Leia a nota do Núcleo de Estudos Cubanos da Universidade de Brasília:
Médica cubana que trabalhou no Mais Médicos | Foto: Prensa Latina
É com profunda apreensão que o Nescuba – Núcleo de Estudos Cubanos, do Ceam – Centro de Estudos Avançados Multidisciplinares, da UnB – Universidade de Brasília, vem a público manifestar-se sobre as crescentes medidas de hostilidade que o Governo dos Estados Unidos vem adotando, unilateralmente, contra a República de Cuba, afetando seu direito inalienável à Autodeterminação, reconhecida pelo Direito Internacional e pela maioria esmagadora das nações que, na ONU, reiteradamente, há anos, votam contra o bloqueio estadunidense contra a Pátria de Martí.

Além de adotar medidas que sistematicamente afetam a indústria do turismo de Cuba, restringindo os voos para a Ilha Caribenha, reduzindo também as possibilidades de visitas de familiares de residentes nos Estados Unidos, o Governo Trump adota, também, truculentas ações de estado para dificultar o transporte naval de combustíveis para o povo Cuba, obrigando este país a novos sacrifícios para manter em funcionamento normal seus sistemas de transporte, abastecimento, saúde e educação. Tais medidas arbitrárias e ilegais correspondem a uma Guerra Econômica.

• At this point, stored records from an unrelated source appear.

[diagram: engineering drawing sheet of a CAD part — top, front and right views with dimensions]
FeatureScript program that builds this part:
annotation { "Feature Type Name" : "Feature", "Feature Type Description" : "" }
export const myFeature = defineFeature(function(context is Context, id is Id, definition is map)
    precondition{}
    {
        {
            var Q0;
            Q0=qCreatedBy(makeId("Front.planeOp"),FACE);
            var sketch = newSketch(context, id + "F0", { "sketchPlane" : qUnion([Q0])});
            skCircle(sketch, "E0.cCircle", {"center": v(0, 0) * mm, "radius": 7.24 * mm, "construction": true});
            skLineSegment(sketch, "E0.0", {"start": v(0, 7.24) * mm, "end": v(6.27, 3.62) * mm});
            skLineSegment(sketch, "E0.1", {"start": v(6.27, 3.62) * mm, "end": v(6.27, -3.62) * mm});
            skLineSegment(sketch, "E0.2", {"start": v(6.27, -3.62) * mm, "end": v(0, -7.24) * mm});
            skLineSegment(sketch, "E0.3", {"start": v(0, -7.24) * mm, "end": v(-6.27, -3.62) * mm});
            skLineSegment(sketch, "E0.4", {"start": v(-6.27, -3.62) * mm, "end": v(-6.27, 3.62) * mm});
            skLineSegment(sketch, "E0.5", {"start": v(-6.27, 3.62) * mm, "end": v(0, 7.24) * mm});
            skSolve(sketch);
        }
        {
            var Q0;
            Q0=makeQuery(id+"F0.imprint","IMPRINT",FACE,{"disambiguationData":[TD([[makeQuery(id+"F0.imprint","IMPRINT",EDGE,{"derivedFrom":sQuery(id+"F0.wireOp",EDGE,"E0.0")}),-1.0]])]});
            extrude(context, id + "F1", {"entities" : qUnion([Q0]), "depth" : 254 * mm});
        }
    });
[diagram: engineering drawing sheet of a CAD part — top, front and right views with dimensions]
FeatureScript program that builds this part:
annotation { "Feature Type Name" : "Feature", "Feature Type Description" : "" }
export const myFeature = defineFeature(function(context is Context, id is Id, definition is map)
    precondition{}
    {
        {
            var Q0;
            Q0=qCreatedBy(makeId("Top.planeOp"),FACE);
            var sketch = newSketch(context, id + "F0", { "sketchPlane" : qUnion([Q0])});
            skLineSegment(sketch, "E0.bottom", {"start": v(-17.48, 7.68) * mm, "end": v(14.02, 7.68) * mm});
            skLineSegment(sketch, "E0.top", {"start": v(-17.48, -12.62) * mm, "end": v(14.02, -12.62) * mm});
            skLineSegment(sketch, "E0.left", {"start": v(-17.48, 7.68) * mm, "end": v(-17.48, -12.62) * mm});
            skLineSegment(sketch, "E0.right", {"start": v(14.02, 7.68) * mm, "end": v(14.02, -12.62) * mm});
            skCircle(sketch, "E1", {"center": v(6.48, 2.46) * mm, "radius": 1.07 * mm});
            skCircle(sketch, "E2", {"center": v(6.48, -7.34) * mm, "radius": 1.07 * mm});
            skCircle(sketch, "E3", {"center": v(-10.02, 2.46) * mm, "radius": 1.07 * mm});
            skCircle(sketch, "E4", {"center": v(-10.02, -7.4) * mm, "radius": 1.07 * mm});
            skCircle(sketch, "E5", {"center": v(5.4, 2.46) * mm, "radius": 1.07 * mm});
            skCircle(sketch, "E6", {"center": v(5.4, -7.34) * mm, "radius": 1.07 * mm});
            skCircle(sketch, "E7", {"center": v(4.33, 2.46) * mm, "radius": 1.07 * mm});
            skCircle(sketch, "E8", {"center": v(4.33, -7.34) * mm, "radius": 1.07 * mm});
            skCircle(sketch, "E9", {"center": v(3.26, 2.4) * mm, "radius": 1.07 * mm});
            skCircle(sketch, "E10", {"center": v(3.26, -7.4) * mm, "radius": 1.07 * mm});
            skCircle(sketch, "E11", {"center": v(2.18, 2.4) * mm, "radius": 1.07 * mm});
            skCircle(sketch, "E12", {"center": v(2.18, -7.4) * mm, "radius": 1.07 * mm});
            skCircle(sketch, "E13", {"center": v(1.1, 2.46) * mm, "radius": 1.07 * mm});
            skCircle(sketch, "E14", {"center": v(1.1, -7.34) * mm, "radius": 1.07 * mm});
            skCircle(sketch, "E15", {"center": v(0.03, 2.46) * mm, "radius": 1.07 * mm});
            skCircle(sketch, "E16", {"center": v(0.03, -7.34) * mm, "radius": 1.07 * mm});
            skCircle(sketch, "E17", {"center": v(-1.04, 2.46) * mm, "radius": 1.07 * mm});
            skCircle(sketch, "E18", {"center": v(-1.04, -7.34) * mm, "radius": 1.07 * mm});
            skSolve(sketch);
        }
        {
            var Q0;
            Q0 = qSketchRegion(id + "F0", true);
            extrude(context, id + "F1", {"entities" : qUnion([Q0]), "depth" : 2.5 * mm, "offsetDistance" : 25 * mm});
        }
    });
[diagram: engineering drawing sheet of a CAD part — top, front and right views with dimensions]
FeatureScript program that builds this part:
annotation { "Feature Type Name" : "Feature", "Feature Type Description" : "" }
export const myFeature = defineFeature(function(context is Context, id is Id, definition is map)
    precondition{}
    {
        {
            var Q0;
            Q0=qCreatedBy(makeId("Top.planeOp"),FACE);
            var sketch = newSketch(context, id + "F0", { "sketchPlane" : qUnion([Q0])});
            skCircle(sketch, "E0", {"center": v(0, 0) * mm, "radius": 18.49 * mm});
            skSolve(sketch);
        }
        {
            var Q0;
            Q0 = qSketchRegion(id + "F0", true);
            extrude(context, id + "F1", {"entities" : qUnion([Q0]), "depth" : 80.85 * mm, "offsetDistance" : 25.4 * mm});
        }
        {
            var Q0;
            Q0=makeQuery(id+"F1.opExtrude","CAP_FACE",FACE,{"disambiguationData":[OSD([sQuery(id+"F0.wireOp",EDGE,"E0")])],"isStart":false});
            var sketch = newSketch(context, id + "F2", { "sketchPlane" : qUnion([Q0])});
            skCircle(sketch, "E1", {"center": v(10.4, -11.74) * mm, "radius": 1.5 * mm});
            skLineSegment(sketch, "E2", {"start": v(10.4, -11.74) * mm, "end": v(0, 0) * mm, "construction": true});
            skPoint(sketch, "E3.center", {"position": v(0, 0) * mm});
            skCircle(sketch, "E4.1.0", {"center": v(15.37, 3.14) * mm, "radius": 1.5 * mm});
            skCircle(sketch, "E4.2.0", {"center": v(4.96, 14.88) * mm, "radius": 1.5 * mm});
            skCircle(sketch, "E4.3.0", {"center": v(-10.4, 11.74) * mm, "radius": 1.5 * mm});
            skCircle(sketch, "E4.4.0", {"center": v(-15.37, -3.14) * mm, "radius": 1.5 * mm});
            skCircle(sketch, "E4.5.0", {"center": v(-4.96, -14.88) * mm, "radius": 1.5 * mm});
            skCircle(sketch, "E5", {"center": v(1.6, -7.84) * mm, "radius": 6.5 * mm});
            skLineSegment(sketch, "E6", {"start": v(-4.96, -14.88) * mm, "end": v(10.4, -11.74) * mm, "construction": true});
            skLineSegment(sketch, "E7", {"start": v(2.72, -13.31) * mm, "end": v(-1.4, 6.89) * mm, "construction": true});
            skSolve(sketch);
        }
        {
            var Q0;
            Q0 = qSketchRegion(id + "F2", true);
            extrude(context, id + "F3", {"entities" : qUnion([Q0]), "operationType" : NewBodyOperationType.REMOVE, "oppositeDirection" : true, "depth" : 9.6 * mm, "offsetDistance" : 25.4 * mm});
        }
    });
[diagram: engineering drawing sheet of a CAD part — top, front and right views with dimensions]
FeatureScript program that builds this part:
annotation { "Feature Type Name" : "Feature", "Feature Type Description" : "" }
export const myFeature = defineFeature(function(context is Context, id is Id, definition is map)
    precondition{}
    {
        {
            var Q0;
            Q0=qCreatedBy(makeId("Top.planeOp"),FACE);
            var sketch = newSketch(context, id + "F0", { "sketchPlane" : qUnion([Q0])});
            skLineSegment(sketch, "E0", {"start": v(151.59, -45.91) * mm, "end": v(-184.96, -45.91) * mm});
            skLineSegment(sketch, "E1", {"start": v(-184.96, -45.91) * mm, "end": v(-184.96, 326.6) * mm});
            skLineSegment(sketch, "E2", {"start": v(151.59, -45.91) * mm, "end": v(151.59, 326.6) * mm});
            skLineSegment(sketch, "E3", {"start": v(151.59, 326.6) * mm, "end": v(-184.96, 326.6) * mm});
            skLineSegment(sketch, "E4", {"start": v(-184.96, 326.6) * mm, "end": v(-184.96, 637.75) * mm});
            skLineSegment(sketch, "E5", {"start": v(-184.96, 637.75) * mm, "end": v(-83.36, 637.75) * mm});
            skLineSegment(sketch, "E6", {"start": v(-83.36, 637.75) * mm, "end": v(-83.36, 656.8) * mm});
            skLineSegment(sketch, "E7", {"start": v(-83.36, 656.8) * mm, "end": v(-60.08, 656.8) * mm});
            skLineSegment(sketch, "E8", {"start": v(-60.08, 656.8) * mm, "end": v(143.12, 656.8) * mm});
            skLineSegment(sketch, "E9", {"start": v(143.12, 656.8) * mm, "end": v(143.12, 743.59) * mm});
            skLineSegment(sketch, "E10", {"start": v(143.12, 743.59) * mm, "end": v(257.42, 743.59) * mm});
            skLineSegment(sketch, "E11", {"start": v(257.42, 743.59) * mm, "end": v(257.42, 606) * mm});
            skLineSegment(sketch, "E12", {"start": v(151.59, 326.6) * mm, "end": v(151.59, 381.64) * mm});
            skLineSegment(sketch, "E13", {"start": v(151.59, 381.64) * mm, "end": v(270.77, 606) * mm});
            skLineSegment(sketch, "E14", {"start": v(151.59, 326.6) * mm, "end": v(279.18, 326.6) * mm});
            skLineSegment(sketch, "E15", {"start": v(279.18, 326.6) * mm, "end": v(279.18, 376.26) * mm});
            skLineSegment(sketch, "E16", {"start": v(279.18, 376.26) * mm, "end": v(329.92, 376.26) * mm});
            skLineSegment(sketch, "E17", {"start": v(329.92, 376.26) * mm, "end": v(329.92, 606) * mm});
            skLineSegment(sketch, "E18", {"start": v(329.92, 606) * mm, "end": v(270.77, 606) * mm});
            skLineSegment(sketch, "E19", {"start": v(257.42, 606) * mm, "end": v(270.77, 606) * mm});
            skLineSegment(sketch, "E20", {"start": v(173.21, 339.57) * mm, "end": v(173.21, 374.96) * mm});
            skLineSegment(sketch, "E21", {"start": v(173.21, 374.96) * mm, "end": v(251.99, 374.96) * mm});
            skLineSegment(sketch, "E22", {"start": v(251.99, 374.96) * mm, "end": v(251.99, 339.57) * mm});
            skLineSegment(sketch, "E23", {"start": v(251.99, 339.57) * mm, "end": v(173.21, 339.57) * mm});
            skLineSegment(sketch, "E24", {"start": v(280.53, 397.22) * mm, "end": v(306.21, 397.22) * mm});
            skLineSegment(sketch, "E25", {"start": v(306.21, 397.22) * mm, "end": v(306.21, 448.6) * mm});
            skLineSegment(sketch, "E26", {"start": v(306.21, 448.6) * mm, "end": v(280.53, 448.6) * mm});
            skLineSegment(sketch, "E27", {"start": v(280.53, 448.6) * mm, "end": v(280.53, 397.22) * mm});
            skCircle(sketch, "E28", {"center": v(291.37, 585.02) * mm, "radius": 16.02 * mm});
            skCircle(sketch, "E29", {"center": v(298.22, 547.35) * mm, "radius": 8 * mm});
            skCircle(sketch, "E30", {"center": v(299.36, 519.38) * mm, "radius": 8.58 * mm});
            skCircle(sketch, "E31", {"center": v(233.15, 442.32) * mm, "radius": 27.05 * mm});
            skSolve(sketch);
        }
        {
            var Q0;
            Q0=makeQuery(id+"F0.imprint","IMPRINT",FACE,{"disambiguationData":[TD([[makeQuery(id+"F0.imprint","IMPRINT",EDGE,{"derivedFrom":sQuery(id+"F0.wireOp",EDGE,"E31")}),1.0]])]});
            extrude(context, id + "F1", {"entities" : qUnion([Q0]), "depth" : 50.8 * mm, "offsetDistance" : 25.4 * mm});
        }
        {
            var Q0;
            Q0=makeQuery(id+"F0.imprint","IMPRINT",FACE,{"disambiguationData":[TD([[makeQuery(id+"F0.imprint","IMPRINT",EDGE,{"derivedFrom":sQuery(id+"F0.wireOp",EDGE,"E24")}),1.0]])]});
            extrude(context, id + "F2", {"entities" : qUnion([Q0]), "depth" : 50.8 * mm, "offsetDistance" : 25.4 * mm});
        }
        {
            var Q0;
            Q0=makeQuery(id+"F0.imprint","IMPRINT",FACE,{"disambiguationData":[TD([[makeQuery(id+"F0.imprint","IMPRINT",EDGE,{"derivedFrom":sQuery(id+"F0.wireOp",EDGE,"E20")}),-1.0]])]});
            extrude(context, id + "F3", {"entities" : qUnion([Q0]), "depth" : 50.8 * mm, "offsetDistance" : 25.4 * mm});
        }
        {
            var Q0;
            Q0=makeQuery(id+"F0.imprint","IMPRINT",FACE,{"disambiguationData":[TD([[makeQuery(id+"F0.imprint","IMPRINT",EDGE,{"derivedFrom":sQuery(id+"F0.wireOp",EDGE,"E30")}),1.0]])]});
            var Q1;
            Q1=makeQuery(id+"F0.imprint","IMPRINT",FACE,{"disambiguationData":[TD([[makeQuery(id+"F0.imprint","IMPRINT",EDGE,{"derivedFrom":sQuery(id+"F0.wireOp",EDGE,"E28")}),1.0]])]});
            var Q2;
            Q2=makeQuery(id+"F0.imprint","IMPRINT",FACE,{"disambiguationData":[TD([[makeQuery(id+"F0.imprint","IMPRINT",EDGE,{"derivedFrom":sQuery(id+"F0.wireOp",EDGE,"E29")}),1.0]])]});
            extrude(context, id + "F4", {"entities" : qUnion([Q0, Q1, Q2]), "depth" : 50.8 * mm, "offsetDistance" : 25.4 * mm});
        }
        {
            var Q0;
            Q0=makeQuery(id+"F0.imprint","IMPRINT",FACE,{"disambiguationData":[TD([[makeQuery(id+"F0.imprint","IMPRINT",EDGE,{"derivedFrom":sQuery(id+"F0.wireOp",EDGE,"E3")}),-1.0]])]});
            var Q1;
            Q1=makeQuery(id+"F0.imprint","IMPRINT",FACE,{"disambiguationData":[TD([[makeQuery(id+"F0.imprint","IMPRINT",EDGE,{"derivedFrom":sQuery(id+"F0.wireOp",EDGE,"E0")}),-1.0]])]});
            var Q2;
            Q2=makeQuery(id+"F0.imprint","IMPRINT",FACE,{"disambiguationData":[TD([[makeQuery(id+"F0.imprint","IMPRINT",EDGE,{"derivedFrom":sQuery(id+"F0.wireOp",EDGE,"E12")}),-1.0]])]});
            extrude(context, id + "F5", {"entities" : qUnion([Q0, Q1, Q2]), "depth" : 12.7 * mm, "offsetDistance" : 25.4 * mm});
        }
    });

O Nescuba conclama a toda a comunidade acadêmica, aos intelectuais e à sociedade organizada a que exijam a suspensão de tais políticas estadunidenses e que defendam as razões da Nação Cubana, que, por múltiplas ações de estado, já demonstrou e praticou solidariedade humanista concreta aos inúmeros povos necessitados, nos mais diversos continentes. A parcela mais humilde do povo brasileiro, por exemplo, possui uma dívida de gratidão para com o governo cubano, que para cá enviou cerca de 10 mil médicos que, segundo cálculos da Organização Pan-Americana de Saúde, prestando atendimento a mais de 100 milhões de cidadãos brasileiros, por meio do Programa Mais Médicos, com mais de 93 % de aprovação, conforme pesquisa realizada pela Fundação Oswaldo Cruz.

Além disso, milhares de jovens brasileiros, especialmente de famílias de baixa renda, assim como de diversos países, tiveram o privilégio e a honra de se formarem na Escola Latino-americana de Medicina, com todos os custos assumidos pelo Estado Cubano, que, desta forma, compartilhou seus limitados recursos orçamentários com outros povos.

Assim, neste momento em que Cuba sofre novos indignantes atos de agressão, não se pode esquecer os imensos esforços feitos pela Revolução Cubana, enviando médicos, professores e profissionais aos mais inóspitos lugares do planeta, correndo todo tipo de risco, para salvar vidas ante os terremotos, as inundações, as epidemias, para alfabetizar, para levar a solidariedade de Cuba, demonstrando com o seu próprio exemplo e sacrifício, que a Humanidade deve ingressar na era do respeito à Autodeterminação dos Povos.